In this study ,there are two aspects:On one hand, the TnSgusAS insertion mutagenesis of chromosome of Bradyrhizobium japonicum 22-10 were obtained by TnSgusAS arbitary mutagenesis, and six kasugamycin resistant mutants have been screened. And oligonucleotied primers were designed according to the sequence of Tn5, then used PCR to identify with TnSgusAS insertion of chromosome. The result shows that there is no TnS insertion in chromosome, and implicates that kasugamycin resistant mutant is autegenic mutation.On the other hand, the sequence of Methyltransferase gene (ksgA) which dimethylates adjacent adenines near the 3 ' end of 16S rRNA about Agrobacterium tumefaciens; Sinorhizobium meliloti and Mesorhizobium loti were downloaded from NCBI Gene Bank Blast, and primers were designed in their conserved regions by alignment analysis to amplify fragment of ksgA gene from total DNA of B.japonicum22-10. DNA sequence shows that the segment consist of 520bp. NCBI Gene Blast analysis shows that this 520bp segment share high homology with known ksgA gene of Sinorhizobium meliloti. Then used Tail-PCR method to amplify sequence flanking the 520bp fragment, and obtained a 1598bp fragment which contain a complete open reading frame (ORF) and consist of 858bp named B.jksgA gene. Blastx analysis shows that B.jksgA gene share 69% % 69% and 65% homology at the amino acid level compared with reported ksgA gene of S.meliloti M.lito and A.tumefaciens.According to 1598bp DNA sequence which contain B.jksgA gene, primers were designed to amplify sequence flanking B.jksgA ORF, which left flanking sequence is 395bp, and right is 345bp. At same time used ORF ofKm resistance gene to replace the ORF of ksgA gene, then B.jksgA gene deletion constructs (LksgA) have been obtained.
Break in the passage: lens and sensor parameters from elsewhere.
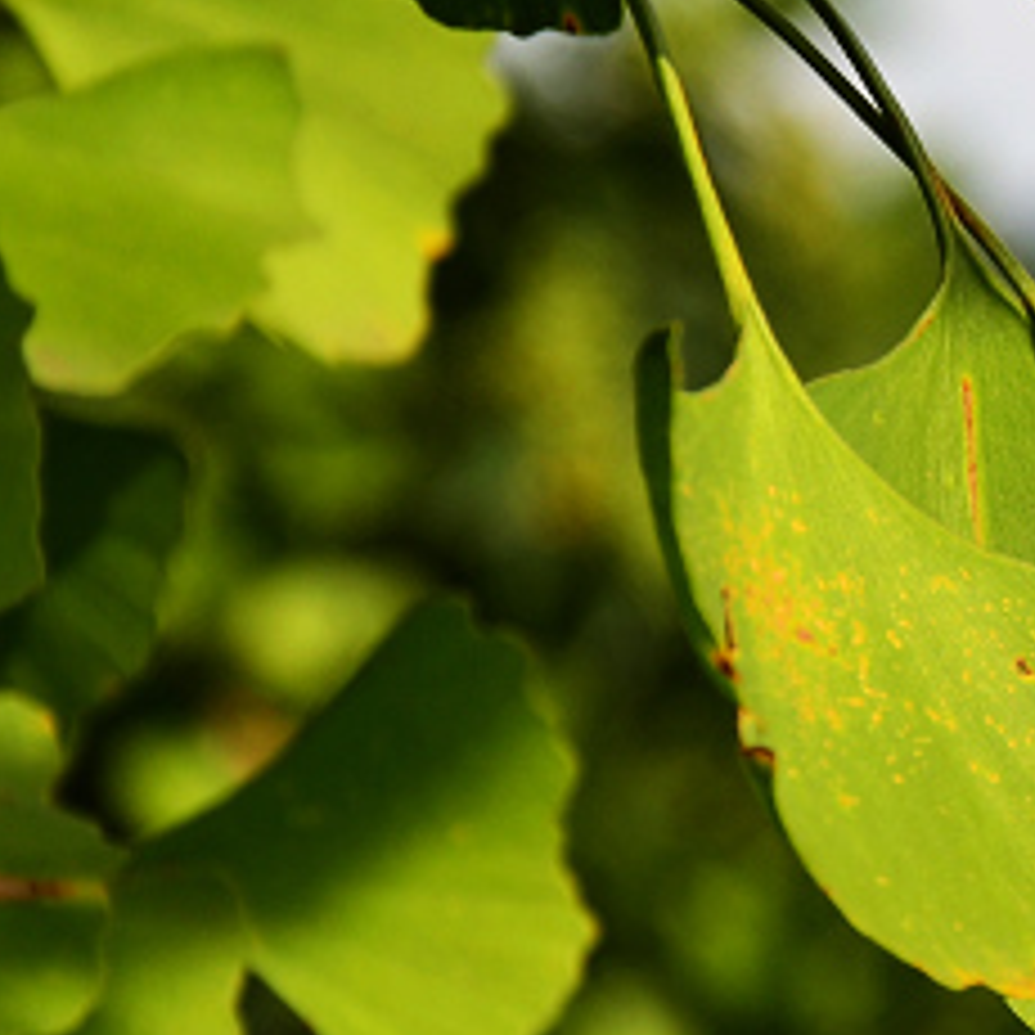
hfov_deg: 5.9
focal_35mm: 293
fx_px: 9911
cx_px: 1512
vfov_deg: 6.0
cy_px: 655
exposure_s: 1/250
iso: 100
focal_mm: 66
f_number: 7.1
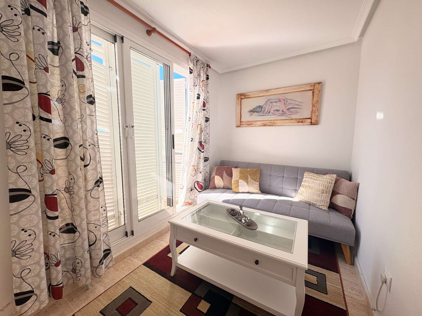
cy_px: 158
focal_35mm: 14
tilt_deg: -5.1
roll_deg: +0.6
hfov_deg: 102.1
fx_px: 171
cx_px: 211
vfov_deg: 85.7
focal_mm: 2.22
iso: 64
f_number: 2.2
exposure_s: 1/202
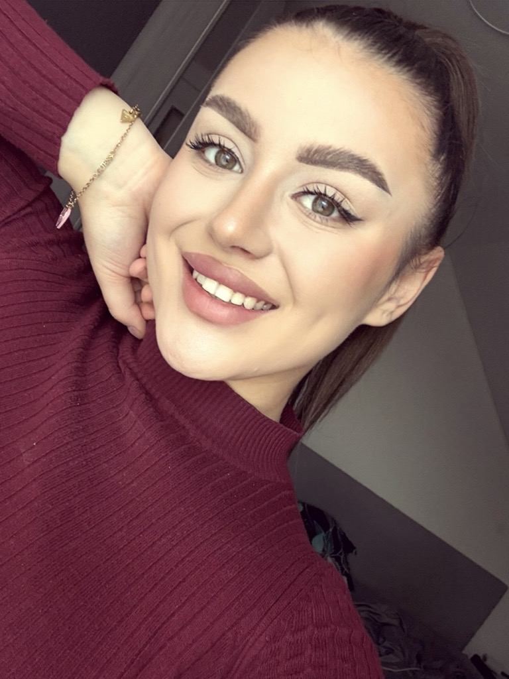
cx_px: 254
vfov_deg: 60.0
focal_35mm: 30
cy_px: 340
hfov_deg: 46.8
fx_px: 588
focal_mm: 2.69
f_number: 1.9
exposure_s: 1/60
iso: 160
The LksgA construct was ligated into multipurpose broad host rang cloning vector pIJ3200, and recombinant plasmid pIJ32LksgA was constructed. Recombinant plasmid was transformed Bradyrhizobium japonicum 22-10 with electroporation method, then double homogenous exchange occurred in with incompatible plasmid pPHUI. And obtained four B.jksgA gene replacement mutants through selecting Rif resistance, Km resistance and Kasugamycin resistance. PCR result shows that the ksgA gene of four mutant is just replaced by LksgA construct. It has proved that B.jksgA gene is the kasugamycin sensitivity gene(ksgA) of B.japonicum22-10.